──────── Textauszug ────────

Was versteht man unter „Veranstaltungsbetriebseinrichtungen“?

  • Die für einen Veranstaltungsbetrieb bestimmten Einrichtungen wie Vergnügungsgeräte, Transportmittel oder Sportgeräte samt den dazugehörigen Anlagen und Ausstattungen (Karusselle, Autodrome, Geisterbahnen, Trampoline, Hüpfburgen, Bummelzüge, Schießstände, Bungee-Jumping-Anlagen etc.).

Wann ist eine Veranstaltung „öffentlich“?

  • Wenn die Veranstaltung „allgemein zugänglich" oder „allgemein beworben" ist.
  • Unter „allgemein zugänglich" versteht man:
    - uneingeschränkt oder unter den gleichen Bedingungen oder Voraussetzungen zugänglich,
    - nicht überwiegend für Personen, die von der Veranstalterin/vom Veranstalter persönlich geladen wurden, zugänglich,
    - in zeitlichem und örtlichem Zusammenhang mit einer allgemein zugänglichen Gesamtveranstaltung, auch wenn die teilnehmenden Personen von der Veranstalterin/vom Veranstalter persönlich geladen wurden, oder
    - von einer Vereinigung für ihre Mitglieder durchgeführt, wobei die Mitgliedschaft nur zum Zweck der Teilnahme an der Veranstaltung, allenfalls verbunden mit der Leistung eines Beitrages, erworben wird
  • Unter „allgemein beworben" versteht man die Bekanntmachung via Medien, Plakaten, Flyer u.Ä.

Wer ist „Teilnehmer“ einer Veranstaltung?

  • Teilnehmer sind in erster Linie jene Personen, die einem Veranstaltungsverlauf folgen. Beispiele: Publikum, Fans, ZuschauerInnen, BesucherInnen, KundInnen ...
  • DarstellerInnen, SportlerInnen, SchauspielerInnen, ZirkuskünstlerInnen, ArtistInnen, Mitwirkende des Organisationspersonals etc. gelten grundsätzlich nicht als „Teilnehmer".

──────── Bereitgestelltes Material ────────

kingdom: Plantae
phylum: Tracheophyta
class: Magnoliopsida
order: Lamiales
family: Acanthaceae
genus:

────────

* _Aufgabenstellung_
1 – Nennen Sie alle Beispiele für Veranstaltungsbetriebseinrichtungen, die der Text über Veranstaltungen in Klammern aufzählt.
2 – Schreiben Sie den Text über Veranstaltungen im Anschluss an seinen letzten Satz weiter.

* _Lösungen_
1 – Karusselle, Autodrome, Geisterbahnen, Trampoline, Hüpfburgen, Bummelzüge, Schießstände, Bungee-Jumping-Anlagen

2 –
  • Alle DarstellerInnen etc., die nicht vom Öffentlichkeitsbegriff umfasst sind, zählen auch nicht zu den „Personen" im Sinne der § 2 Z. 8, § 2 Z. 9 und § 23.

Was versteht man unter einer „Großveranstaltung“?

Eine Veranstaltung,

  • zu der bei einer mehrtägigen Veranstaltung während der gesamten Veranstaltungsdauer mehr als 20.000 Personen erwartet werden, oder
  • die an einem Veranstaltungstag gleichzeitig von mehr als 20.000 Personen besucht werden kann.

Was versteht man unter einer „Kleinveranstaltung“?

Eine Veranstaltung,

  • zu der über die gesamte Veranstaltungsdauer hinweg nicht mehr als 300 Personen erwartet werden bzw. die an einem Veranstaltungstag gleichzeitig von nicht mehr als 300 Personen besucht werden kann,
  • von der keine Gefährdung zu erwarten ist,
  • deren Veranstaltungszeit zwischen 8 und 22 Uhr liegt und
  • die nicht länger als drei Veranstaltungstage dauert.

Wie wird der Punkt „Gefährdung“ im Rahmen einer Kleinveranstaltung beurteilt?

  • Die Beurteilung erfolgt durch den Veranstalter selbst anhand von Erfahrungswerten mit der Veranstaltungsart.

Welche Veranstaltungen sind meldepflichtig?

  • Kleinveranstaltungen
  • Veranstaltungen, die von einer gewerblichen Betriebsanlagengenehmigung (Gastgewerbe) oder einer Veranstaltungsstättenbewilligung umfasst sind.
  • Bewilligte mobile Veranstaltungen oder mobile Veranstaltungsbetriebe.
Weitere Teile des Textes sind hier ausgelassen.